Rafał Guz/PAP
Having paid tribute to Poland’s Constitution of May 3, 1791, one of the most progressive supreme laws in Europe at the time, the Polish prime minister has said that if the Polish nation was born at its baptism, it became one in the modern sense on the day of its passage.
Mateusz Morawiecki made the statement in an article published in British magazine ‘The Critic’ on Wednesday as part of a Polish worldwide media project.
The constitution was passed on May 3, 1791, by the Great Sejm (grand parliament) of the Polish–Lithuanian Commonwealth and was Europe’s first document of its kind, predating the famous French Constitution and following the American one by only four years.
Morawiecki wrote that, on the day the May 3 Constitution was adopted, Poland became “the cradle of constitutionalism in continental Europe,” and added that the constitution formed not only the basis for the later act of independence but also for the Solidarity movement.
“Even when our ancestors lost their outer liberty, their inner freedom remained. This was true under the partitions and later when the ominous shadow of the Iron Curtain fell on our homeland,” he said.
Referring to Russia’s invasion of Ukraine, Morawiecki stated that February 24, 2022, reminded us that freedom is not given once and for all.

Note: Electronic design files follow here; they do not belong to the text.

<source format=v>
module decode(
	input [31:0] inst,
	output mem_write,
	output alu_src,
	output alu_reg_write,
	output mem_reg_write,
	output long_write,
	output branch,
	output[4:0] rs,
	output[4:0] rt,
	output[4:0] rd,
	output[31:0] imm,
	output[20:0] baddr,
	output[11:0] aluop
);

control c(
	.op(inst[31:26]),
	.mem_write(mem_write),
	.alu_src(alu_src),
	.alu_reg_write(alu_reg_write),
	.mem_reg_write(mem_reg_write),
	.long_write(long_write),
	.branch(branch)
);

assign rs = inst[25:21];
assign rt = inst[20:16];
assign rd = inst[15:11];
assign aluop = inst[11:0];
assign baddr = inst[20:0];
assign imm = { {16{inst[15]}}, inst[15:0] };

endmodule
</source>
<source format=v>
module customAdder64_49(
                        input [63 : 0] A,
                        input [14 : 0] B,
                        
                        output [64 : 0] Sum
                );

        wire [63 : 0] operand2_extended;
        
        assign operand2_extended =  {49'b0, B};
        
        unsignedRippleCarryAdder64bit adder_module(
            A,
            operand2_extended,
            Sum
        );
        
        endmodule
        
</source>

“The war beyond our homeland’s eastern border is not only about our freedom but also our identity, about whether we will still be Poles in the next two hundred and thirty or even a thousand years,” he wrote.

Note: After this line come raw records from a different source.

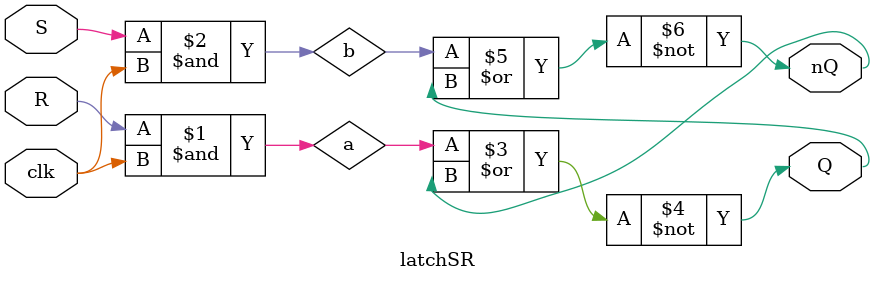
<source format=v>
module latchSR(
    R,
    clk,
    S,
    Q,
    nQ
);

//Defino Inputs
input R;
input clk;
input S;

//Defino Outputs
output Q;
output nQ;

//Defino variables
wire R,clk,S;
wire Q,nQ;

wire a,b;

//Code
and aR(a,R,clk);
and aS(b,S,clk);
nor n1(Q,a,nQ);
nor n2(nQ,b,Q);

endmodule
</source>
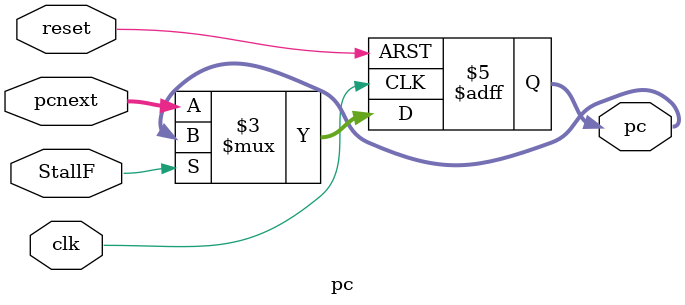
<source format=v>
`timescale 1ns / 1ps

//Program Counter
module pc(pc, clk, reset, pcnext, StallF);
input clk, reset;
input [7:0] pcnext;
input StallF;
output reg [7:0] pc;
always  @(posedge   clk or posedge reset) begin

if(reset)
pc <= 8'b0;
else if (!StallF)
pc <= pcnext;
end
endmodule


</source>
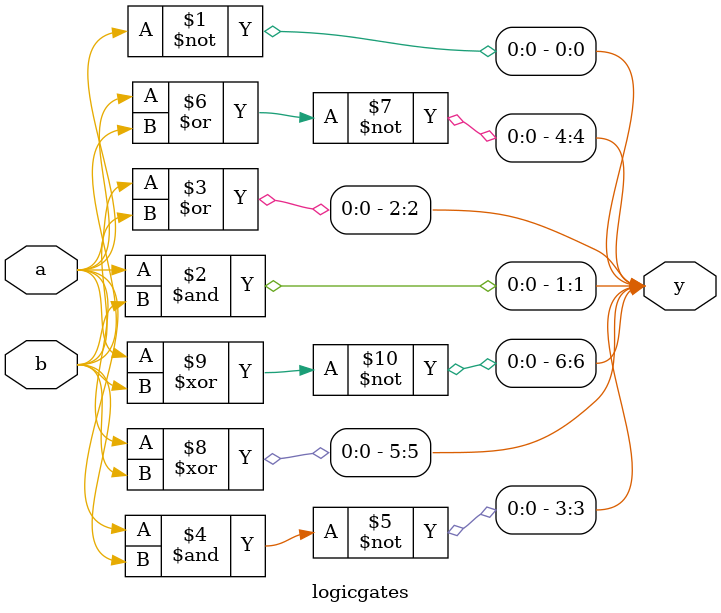
<source format=v>
module logicgates(a,b,y);
input a,b;
output[6:0] y;

assign y[0] = ~a;
assign y[1] = a & b;
assign y[2] = a|b;
assign y[3] = ~(a&b);
assign y[4] = ~(a|b);
assign y[5] = a^b;
assign y[6] = ~(a^b);

endmodule

</source>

According to Morawiecki, “the fate of the Constitution of May 3 offers us yet another lesson. Only a nation-state, not a supra-state federation, can be a reliable guarantor of its citizens’ liberty.”

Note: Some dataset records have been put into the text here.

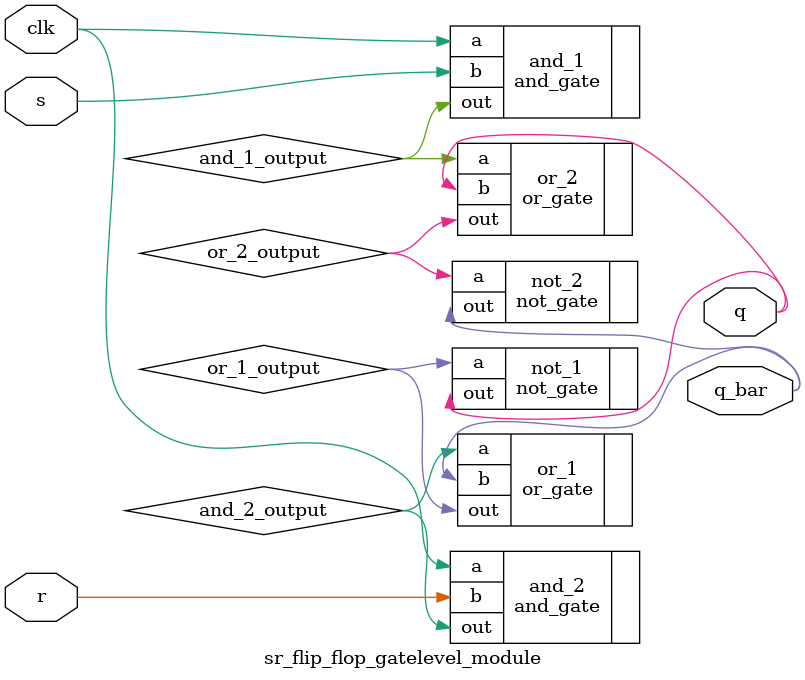
<source format=v>

module sr_flip_flop_gatelevel_module (s, r, clk, q, q_bar);
	input s, r;
	input clk; //clock
	
	output q, q_bar;
	
	wire and_1_output, and_2_output;
	wire or_1_output, or_2_output;
	

	and_gate and_1(.a(clk), .b(s), .out(and_1_output));
	and_gate and_2(.a(clk), .b(r), .out(and_2_output));
	
	or_gate or_1(.a(and_2_output), .b(q_bar), .out(or_1_output));
	not_gate not_1(.a(or_1_output), .out(q)); // These two lines are a NOR operation.
	
	or_gate or_2(.a(and_1_output), .b(q), .out(or_2_output));
	not_gate not_2(.a(or_2_output), .out(q_bar));
	
endmodule

</source>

Having asked what Europe would be without the nations that constitute it, Morawiecki said that it could only exist if its peoples prevailed.
“It is as a community of nation-states, united and respectful of each other’s differences, that the European Union will retain the political and moral strength to confront the imperialism of Russia and its ‘red tsars’,” Morawiecki continued.
“There are more challenges ahead. The balance of global powers may shift before our eyes,” the Polish prime minister concluded.
The worldwide media project called ‘Telling Poland to the World’ was launched as a joint initiative by Poland’s Institute for New Media, the Institute of National Remembrance (IPN), the Polish National Foundation, the Foreign Ministry and the Polish Press Agency.